Economists, pundits and experts (epithet used very loosely) have made fools of themselves all year by talking up Peru, but now even the overly proud stuffed suits have been tasting humble pie...to a certain extent, anyway. Take, for example, Daniel Volberg of Morgan Stanley who wrote yesterday....
"Peru has proven less resilient to the downturn than we had expected after we revised up our regional outlook back in June."
....which is an economists way of saying "we were total idiots about Peru and were stupid enough to believe all the hype". But it doesn't stop them from talking up the country in 2010, either. Ever hear the story about the boy who cried wolf, dumbasses?

Wednesday, September 23, 2009

The beating heart of Peru's economic miracle revealed by The Wall Street Journal

Here's how Peru's top three export products for 2009 look like stacking up.


That cocaine number comes from this report in the WSJ with this as the moneyline...

"...the estimated $20 billion annually that Peruvian cocaine fetches abroad."

..that is also making the headlines in Peru today.

No wonder the Sanchez-Paredes family votes APRA, eh?

Monday, September 21, 2009

Chart of the day is...

..Peru's import and export figures per month, January 2008 to August 2009.


The latest imports figure came out over the weekend (exports for August not available yet) and the number was 31.4% down from August of 2008. Also, there are are two more hevy impex months (Sep and Oct 2008) to burn through before Peru gets YoY numbers that it can improve upon.

» GIVEN DATA:
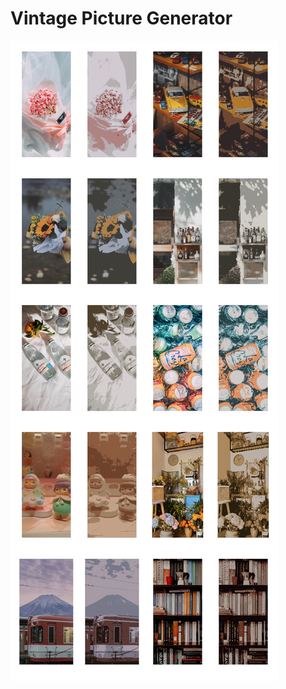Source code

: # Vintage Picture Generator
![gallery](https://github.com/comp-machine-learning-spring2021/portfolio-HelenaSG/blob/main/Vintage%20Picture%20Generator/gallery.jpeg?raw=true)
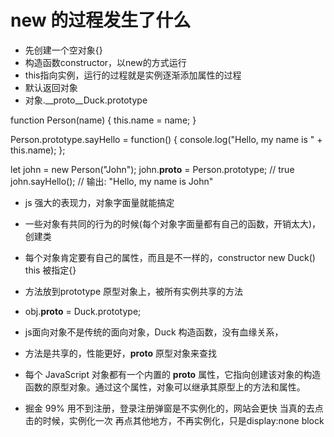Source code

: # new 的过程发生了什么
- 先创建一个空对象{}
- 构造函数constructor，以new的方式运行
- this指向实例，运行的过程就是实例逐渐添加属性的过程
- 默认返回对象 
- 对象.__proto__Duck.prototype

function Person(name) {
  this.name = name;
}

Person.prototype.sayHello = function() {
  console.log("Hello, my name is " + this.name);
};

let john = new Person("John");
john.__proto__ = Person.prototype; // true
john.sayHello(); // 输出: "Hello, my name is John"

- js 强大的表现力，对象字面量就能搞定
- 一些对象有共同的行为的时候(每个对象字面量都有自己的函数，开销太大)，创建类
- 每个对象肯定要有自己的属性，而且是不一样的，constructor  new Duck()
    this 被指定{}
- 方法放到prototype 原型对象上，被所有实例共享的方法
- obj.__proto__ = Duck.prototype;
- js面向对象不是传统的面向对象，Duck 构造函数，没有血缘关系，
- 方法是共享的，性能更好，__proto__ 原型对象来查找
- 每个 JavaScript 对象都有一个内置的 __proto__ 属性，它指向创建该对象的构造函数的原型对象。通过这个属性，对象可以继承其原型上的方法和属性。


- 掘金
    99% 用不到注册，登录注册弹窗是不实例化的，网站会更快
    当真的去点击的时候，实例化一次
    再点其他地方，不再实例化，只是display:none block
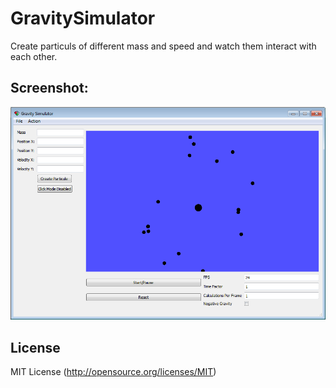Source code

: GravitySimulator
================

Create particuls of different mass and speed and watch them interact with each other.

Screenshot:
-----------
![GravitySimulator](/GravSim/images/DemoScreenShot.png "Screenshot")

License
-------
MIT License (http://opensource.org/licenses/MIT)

» WORK INSTRUCTION 1: For each statement below, say yes or no according to whether it agrees with the text on Peru's economy, and quote the words that decide it: (a) The latest imports figure was 31.4% below that of August 2008. (b) Export figures for August were already available when that imports figure came out. (c) The Wall Street Journal estimate puts the yearly earnings of Peruvian cocaine abroad at $20 billion.
» WORK INSTRUCTION 2: Name every person, family, company, newspaper and political party mentioned in the text on Peru's economy.
» WORK INSTRUCTION 3: Proceed with the text on Peru's economy from the point at which it stops.

» RESPONSE 1:
(a) Yes: "the number was 31.4% down from August of 2008"
(b) No: "exports for August not available yet"
(c) Yes: "the estimated $20 billion annually that Peruvian cocaine fetches abroad."

» RESPONSE 2:
- Daniel Volberg
- Morgan Stanley
- The Wall Street Journal
- the Sanchez-Paredes family
- APRA

» RESPONSE 3:
On the plus side, there is clearlt a slow, gradual increase in the monthly numbers for 2009. This is as much to do with the typical 12 month business cycle as anything else, but it must be a positive that the last four months have shown continued improvement.

The bottom line is that Peru has been through a hard landing, though you'd never believe it the way the idiots that ran them over the cliff are lauded by the idiots that encouraged them. But life goes on and the world has decided it wants copper and gold in 2009. Peru got lucky.

Thursday, August 20, 2009

Peru ImpEx June 2009 numbers are out...

...and it's the samo samo. For the eleventh month in a row the figures are down YoY.

The main culprit on the exports side is the price of copper and its base metals friends, as 60% of exports from this monocultural economy are metallic. On the imports side, capital goods and construction primaries imports are down 45% and intermediates down 43%. As an aggregate, Peru's trade with the rest of the world is down a whopping 32% and that will only get worse for the July numbers due to the absolute peak in metals revenues for that month in 2008. But don't worry, because everybody's investing in Peru right now according to the government...these numbers can't be right...can they?

How these liars and charlatans must be looking forward to November when they can finally point to a YoY increase in things, but that will only be because world metals prices are better than they were back then. Economic miracle? Gimme a break!

Metal up = Peru up.
Metal down = Peru down.
End of story.


Tuesday, August 11, 2009

Peru's ImpEx update

Let's catch up with a bit of macro and see how those Peruvian imports and exports have been doing this year. The last time we did this post was January or February so there's been a lot of copper sent to China and gold to Switzerland since then.

This first chart shows monthly bars for both imports and exports.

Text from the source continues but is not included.